Working can be in the shower, at the beach, driving someplace, or seeing something that triggers an idea or solution. You might even come up with a solution while you are asleep.

They did manage to get their system back up and running so that their doctors could get back to work.

I have another example of this with a large airline parts manufacturer where their production line was completely shut down. That was one time when we worked around the clock in the office as I needed another engineer with specific expertise. Sometimes you need to work alone without distractions. Sometimes you need to work closely with other people.

Fredrich August von Kekule, a famous German chemist, was attempting to determine the shape of the benzene molecule, which was known to have six carbon atoms. In 1865, reflecting upon his discovery of the hexagonal-ring like structure, he asserted that the solution came to him in a dream1; however, it is not clear if he was in rapid eye movement (REM) sleep dreaming or if he was in non-REM (NREM) sleep imagery. It is possible to think of this type of discoveries as an expression of creativity, i.e. the ability to use existing pieces of information and combine them in novel patterns leading to greater understanding and new solutions. Preliminary support of the role of sleep in creative thinking comes from a recent study by Wagner et al.2; these authors asked normal participants to perform a cognitive task, the Number Reduction Task. In this task, participants are required to understand a set of stimulus-response sequences and supply a single representative numerical answer. Improvement in task performance may be gradual (i.e., by slowly increasing response speed), or abrupt (after insight into an abstract rule underlying all sequences). They found that 59% of the participants that were allowed to sleep were able to perform the task in a time that was 70% shorter than the other group that did not sleep and suggested that sleep may facilitate insight-related problem solving. Here we report the results of the first study showing a direct complex correlation between sleep architecture or microstructure and creativity in normal controls.


Neat stuff!

And here I am with a sleep disorder that results in almost nothing but stage 1 & 2 sleep.

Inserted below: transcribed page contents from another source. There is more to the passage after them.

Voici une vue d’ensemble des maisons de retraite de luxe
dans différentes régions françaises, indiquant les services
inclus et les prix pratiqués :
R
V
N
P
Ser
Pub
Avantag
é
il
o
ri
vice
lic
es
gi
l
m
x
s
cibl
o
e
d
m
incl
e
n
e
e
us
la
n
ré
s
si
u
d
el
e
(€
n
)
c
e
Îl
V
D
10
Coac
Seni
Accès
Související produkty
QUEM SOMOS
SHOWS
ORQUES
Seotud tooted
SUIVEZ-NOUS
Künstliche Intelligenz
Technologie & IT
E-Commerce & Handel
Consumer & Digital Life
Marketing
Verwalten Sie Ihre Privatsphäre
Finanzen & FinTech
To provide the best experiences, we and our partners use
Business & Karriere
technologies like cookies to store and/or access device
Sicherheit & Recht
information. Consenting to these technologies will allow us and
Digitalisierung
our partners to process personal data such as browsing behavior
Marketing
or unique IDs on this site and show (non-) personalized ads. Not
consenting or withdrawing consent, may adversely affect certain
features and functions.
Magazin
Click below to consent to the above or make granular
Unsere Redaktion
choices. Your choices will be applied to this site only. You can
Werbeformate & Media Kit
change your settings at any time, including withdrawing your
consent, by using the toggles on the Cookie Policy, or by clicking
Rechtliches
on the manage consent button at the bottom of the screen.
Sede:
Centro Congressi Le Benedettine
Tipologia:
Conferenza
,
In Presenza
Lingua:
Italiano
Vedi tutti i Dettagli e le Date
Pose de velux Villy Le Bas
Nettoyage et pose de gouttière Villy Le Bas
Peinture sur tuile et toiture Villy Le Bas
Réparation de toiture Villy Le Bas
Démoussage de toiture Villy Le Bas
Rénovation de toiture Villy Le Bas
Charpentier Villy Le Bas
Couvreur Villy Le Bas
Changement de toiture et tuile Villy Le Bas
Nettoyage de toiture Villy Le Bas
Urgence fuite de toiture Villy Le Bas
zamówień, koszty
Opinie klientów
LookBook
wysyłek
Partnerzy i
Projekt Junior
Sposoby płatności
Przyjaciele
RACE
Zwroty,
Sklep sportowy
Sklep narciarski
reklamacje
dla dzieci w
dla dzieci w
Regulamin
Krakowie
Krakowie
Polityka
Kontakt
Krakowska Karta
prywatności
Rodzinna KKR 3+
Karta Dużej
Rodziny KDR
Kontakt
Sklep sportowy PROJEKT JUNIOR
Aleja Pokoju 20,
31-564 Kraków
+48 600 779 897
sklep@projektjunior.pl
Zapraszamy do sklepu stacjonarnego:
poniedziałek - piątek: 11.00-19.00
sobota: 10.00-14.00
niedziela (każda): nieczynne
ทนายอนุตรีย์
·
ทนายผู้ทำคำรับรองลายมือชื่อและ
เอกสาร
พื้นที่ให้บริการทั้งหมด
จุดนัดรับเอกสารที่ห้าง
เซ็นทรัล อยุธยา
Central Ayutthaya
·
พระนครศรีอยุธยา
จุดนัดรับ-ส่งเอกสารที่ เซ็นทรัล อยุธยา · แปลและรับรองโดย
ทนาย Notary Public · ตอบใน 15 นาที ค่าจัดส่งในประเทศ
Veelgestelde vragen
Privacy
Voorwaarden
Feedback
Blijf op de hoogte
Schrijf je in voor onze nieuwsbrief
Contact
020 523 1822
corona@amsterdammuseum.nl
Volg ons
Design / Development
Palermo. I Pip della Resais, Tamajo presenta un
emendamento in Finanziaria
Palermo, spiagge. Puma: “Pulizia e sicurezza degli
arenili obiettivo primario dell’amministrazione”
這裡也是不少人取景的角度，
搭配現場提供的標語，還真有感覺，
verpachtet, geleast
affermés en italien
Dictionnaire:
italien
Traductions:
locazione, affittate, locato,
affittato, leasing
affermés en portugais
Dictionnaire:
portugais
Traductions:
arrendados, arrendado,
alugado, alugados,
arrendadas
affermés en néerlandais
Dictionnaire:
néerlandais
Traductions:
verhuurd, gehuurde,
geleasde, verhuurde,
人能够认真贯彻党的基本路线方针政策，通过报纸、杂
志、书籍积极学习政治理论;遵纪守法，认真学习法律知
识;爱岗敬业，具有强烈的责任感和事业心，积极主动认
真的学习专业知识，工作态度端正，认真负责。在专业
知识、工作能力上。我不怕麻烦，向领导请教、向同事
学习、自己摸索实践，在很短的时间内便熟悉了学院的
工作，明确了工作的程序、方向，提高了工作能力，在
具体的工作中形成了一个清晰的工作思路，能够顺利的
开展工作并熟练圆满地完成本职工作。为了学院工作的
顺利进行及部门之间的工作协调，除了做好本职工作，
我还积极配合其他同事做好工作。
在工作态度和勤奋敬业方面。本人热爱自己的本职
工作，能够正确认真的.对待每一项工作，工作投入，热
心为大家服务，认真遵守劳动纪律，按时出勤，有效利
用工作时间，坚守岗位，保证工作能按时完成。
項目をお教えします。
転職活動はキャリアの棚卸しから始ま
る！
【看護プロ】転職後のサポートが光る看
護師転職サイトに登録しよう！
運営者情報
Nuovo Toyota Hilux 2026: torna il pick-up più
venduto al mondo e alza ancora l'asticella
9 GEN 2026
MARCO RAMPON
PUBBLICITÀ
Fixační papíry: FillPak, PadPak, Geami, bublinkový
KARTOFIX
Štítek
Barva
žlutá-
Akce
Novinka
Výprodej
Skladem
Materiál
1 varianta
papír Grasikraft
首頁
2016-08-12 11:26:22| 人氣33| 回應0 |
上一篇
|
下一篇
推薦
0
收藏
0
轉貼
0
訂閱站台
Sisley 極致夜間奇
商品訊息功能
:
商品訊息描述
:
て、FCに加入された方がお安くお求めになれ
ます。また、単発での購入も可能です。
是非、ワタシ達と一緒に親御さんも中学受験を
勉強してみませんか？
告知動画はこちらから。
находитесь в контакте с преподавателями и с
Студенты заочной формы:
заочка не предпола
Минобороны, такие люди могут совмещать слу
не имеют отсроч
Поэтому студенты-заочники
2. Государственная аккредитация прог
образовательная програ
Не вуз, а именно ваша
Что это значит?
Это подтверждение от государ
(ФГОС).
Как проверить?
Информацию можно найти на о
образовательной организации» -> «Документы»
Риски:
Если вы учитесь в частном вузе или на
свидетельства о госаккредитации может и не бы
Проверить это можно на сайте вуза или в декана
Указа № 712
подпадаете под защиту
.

All dreams/activity... but a greatly reduced creative capacity because I don't get restful sleep (stage 3, formerly 3 or 4 now merged in definitions), so I am generally always fatigued and emotionally worn out... and I'm surrounded by noise, and I have an inhibition problem (previously being on an SSNRI drug left me unable to control impulses for 6 years+ while on it, and now I have the opposite problem of not being able to act on impulses without considerable internal debate, especially since nothing seems worth doing at all, because of decades of punishment for my efforts, or just no reward of any kind).

While I've never woken up with a sudden realization, I have definitely found myself still working on problems while not working on them. Sometimes to the point where it's intrusive thinking. Occasionally, the correct solution comes in those times, if not merely "I have not tried this".

And at numerous times, I have suddenly realized or understood something I had previously not grasped, just by talking out my situation or problem to another person. Even without their input, the act of explaining it to them causes me to think differently (though I definitely can get this from a FaceTime chat).